Editorial - (2021) Volume 10, Issue 2
Received: 05-Feb-2021 Published: 19-Feb-2021
Bioinformatics, as a new emerging discipline, combines mathematics, information science, and biology and helps answer biological questions. The word ‘bioinformatics’ was first used in 1968 and its definition was first given in 1978. Bioinformatics has also been referred to as ‘computational biology’. However, strictly speaking, computational biology deals mainly with modeling of biological systems. The main components of bioinformatics are given below:
1. The development of software tools and algorithms
2. The analysis and interpretation of biological data by using a variety of software tools and particular algorithms.
Approaches in the search for natural products are a combination of molecular and chemical techniques. Important criteria of molecular approaches include phylogenetic resolution and potential to a large-scale screening. Application of comparative genome sequence analysis is essential for a better understanding of the genetic and epigenetic components of different bacterial taxa. With the increased numbers of fully sequenced microbial genomes, including those of well-known bacterial producers of natural products, it has become clear that the genomic and metabolic capacity of these microorganisms is much higher than initially anticipated. This is due to the discovery of ‘silent’ or ‘cryptic’ secondary metabolite gene clusters that encode the production of additional, unidentified compounds.

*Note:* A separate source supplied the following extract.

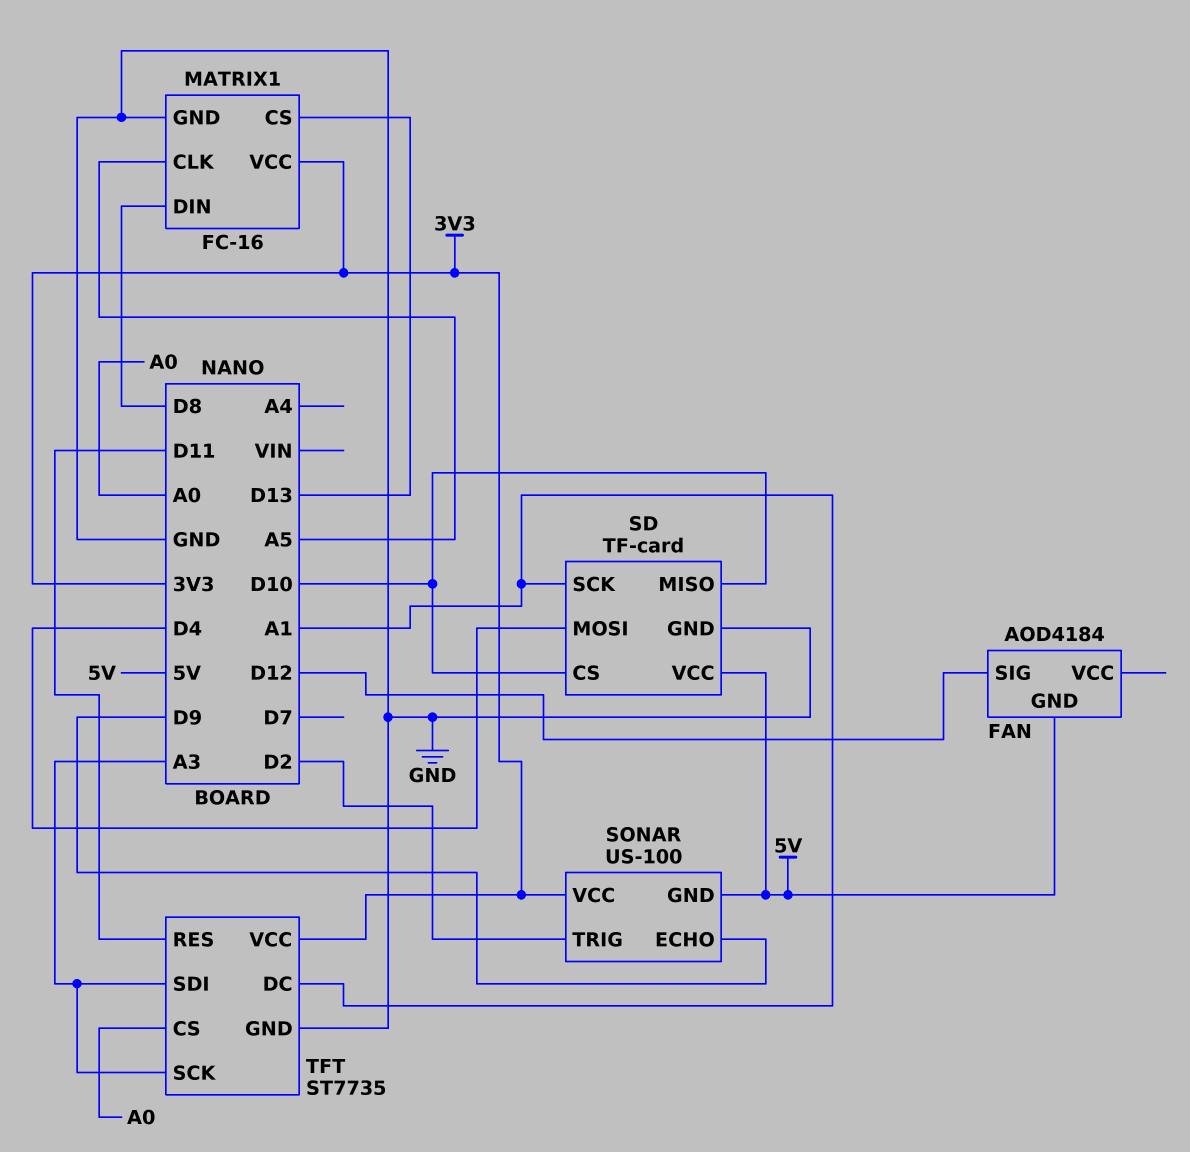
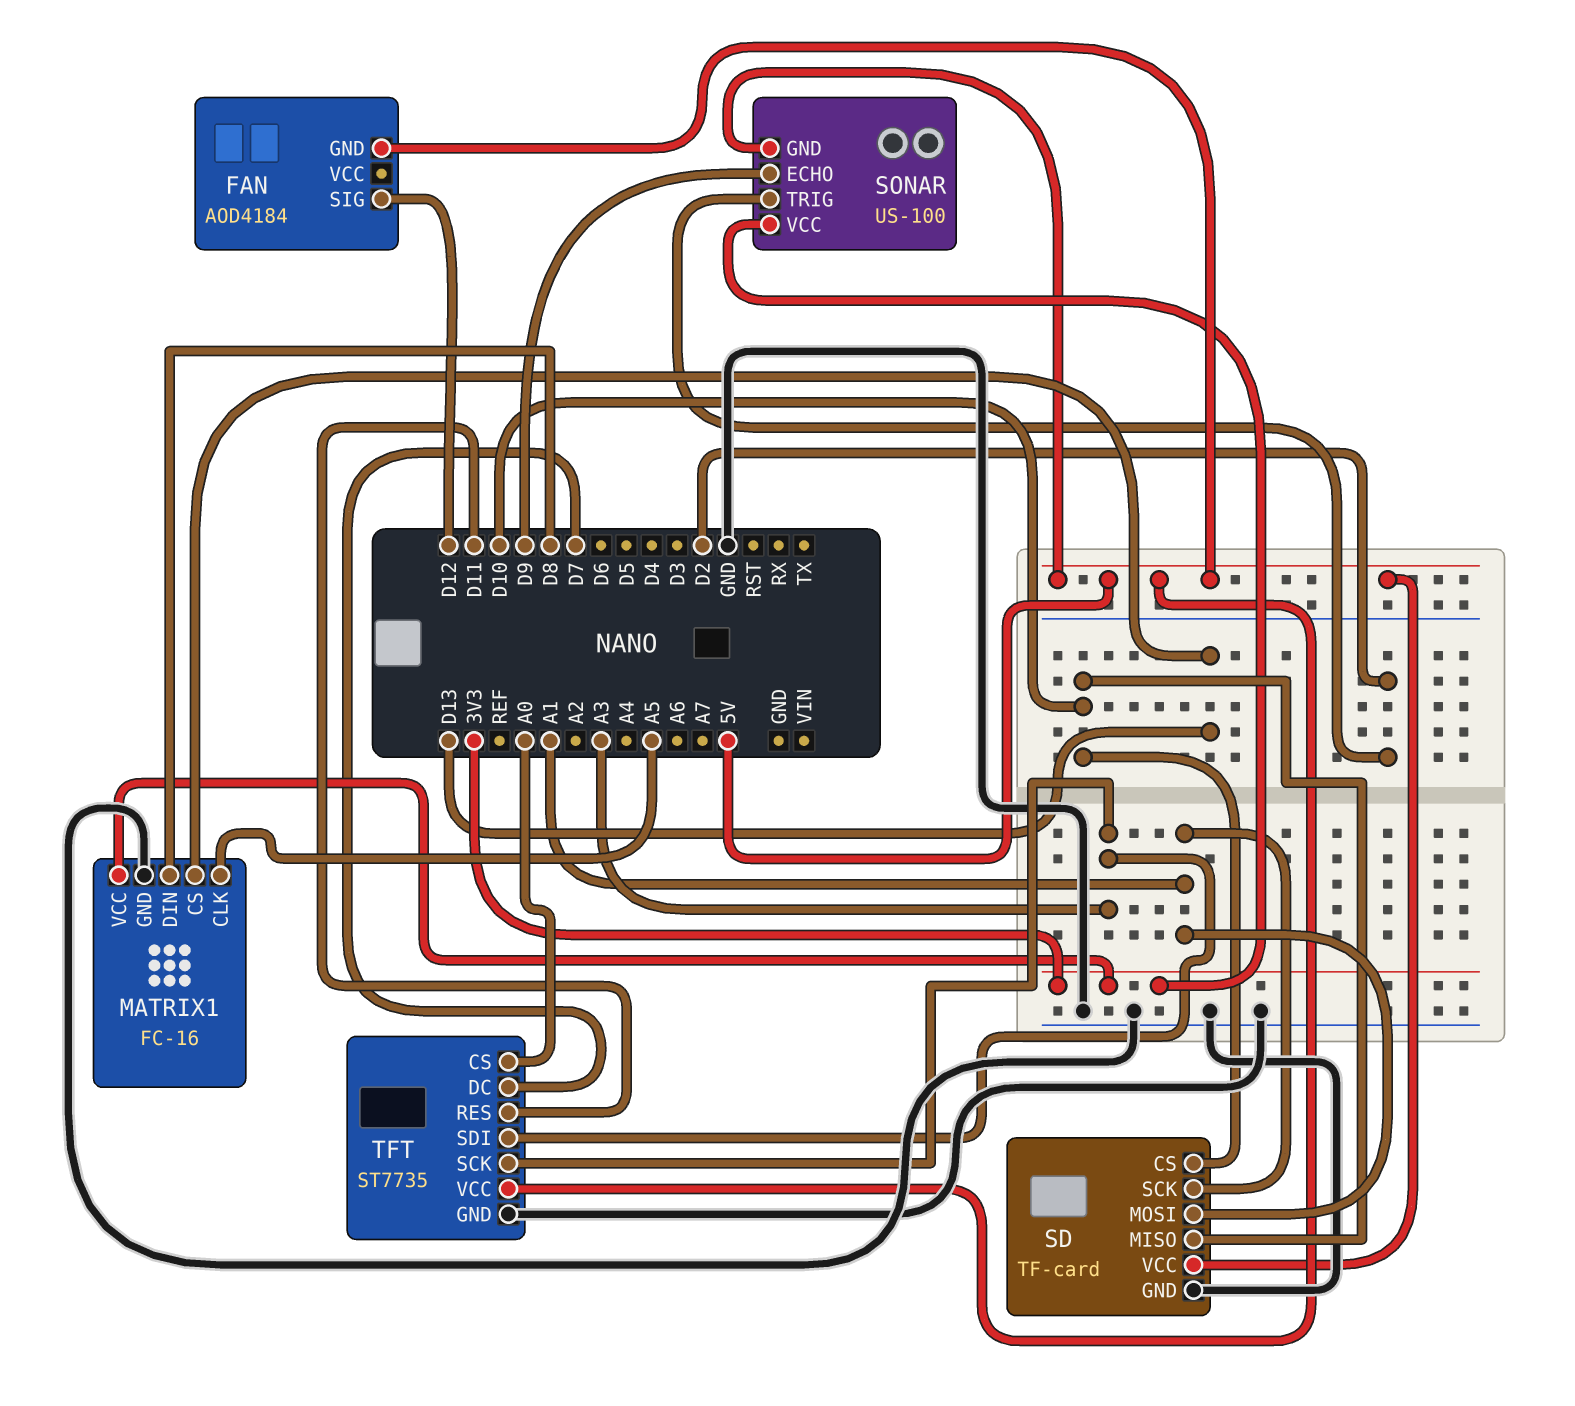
SD pin MOSI: D4 -> A1
TFT pin DC: A1 -> D7
TFT pin VCC: 3V3 -> 5V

Recent examination of massive sequencing (metagenomics) approaches to analyze the composition of bacterial communities of complex milieu including sea water, provide an abundant source of molecular sequence data for analysis. These data are useful in comparative genome analyses to identify genes directly involved, for example, in nonribosomal peptide synthesis (peptide synthetase), modifying enzymes, or other genes coding the production of certain natural products. Often, the complete set of specific genes involved in the synthesis of a particular natural product is contained in a single operon. For example, as the presence of conserved sequence motifs and a modular organization of nonribosomal peptide synthetases often assembled into single bacterial operons, a specific sequence search algorithm can be developed to screen public database resources. This enables a detailed analysis of evolutionary, structural, and functional aspect of natural products production based on the comparison of molecular sequences, molecular modeling, and simulation. For example, the situation of genomic colinearity of modular synthetase components might also facilitate the identification of the molecular components of natural products production as well as the reconstruction of natural products synthesis pathways. This will permit to clarify the details of natural production systems and may allow the simulation of these pathways to explore possible strategies for the optimization or engineering of natural product production systems.